DB:  Reprise at the end of the album of Magentalane again.  It's similar to the ending on Hope.  Was that more because the song that had just finished wasn't a good ending to the album, or were you trying to –

JW:  Which song was the one just before that?

DB:  "Maybe I'll Move To Mars."

JW:  It was "Mars?"  Yeah, well again, the Mars song was a little bit – it's a great piece of music.  Absolutely killer.  One of Dee's best works.  But it's extremely overwhelming, and it was a little heavy going as the final cut, you know what I mean?  Now you might argue yeah, but you ended the first album with "Little Neutrino."

DB:  But that's not so negative, or down.
 
JW:  And not only that, you've got those explosions that,  what they do is they  – I mean, they're neat, for one thing.  We used to love playing them back over and over, I can tell you (laughs)!  There was a lot of nights where we'd listen to that track with – you know, and just wait for those explosions to come because the whole control room used to shake!  But those explosions are sort of a primal thing.  Like I mean, when they hit you, they hit you on a gut level, not a cerebral one.  And so, you an afford to end the album that way, and it didn't – you know, it's not a heavy message.  It's like going to a movie nowadays, and what have you got?  You got car crashes and guys getting killed.  So, it's like one of those deals.  But "Maybe I'll Move To Mars" is a little bit introspective, a little bit too cerebral to end an album with, I think, especially our last album.  And so we just wanted to end it on something – so we did that "It feels so good to be back at home," I think we did.  And the other reason for doing it was to reinforce the message that this possibly could be the last album, because that's what the "Magentalane" song was saying, that this might be the last one, so we just wanted to kind of reinforce that.  And then after that we had the mouse being caught in a mousetrap, I think.

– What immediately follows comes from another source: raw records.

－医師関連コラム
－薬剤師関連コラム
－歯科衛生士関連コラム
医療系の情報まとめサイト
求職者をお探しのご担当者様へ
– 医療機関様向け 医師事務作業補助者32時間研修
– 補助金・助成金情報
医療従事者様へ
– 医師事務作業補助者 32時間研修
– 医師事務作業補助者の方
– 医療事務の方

DB:  Dee and Terry have corrected me on that point, 'cause I thought that too.  And apparently, if you really crank the volume, you can hear it pitter-pattering away after the mousetrap.

JW:  Yeah, but you don't know if it was injured fatally or not (laughs)!

DB:  Oh, I like that!  That's good!

JW:  No, that's true.  We definitely had him scurry away afterwards, because we weren't absolutely sure it was our last album but, you know, we were pretty sure.  We wanted to let everybody know that, hey, this might be it guys, so you better listen up because (laughs) there might not be another one!  And so we had it scurry away because, you know, it would have been a complete bummer, if we would have had the mousetrap close and then you hear "Aaaaah!"

It would have been like – you know, Hitchcock did a movie called "The Wrong Man" with Henry Fonda that is such – it's a great movie, but it's so depressing I can't watch it.  And the reason is, an innocent man gets convicted of a crime that he didn't do, and he ends up losing his wife because she goes into an insane asylum … and like, it's a great movie, it's typical Hitchcock, but it's a bummer!  And like, my wife won't watch it, right?  And like, I don't even like watching it.  And yet, it's a great movie.  So we didn't want that.  We didn't want it to be a total bummer, so we had the mouse scurry away.  But as I say, we left it open-ended.  It's up to the listener to interpret whether that mouse was, as I say, fatally injured or not (laughs)!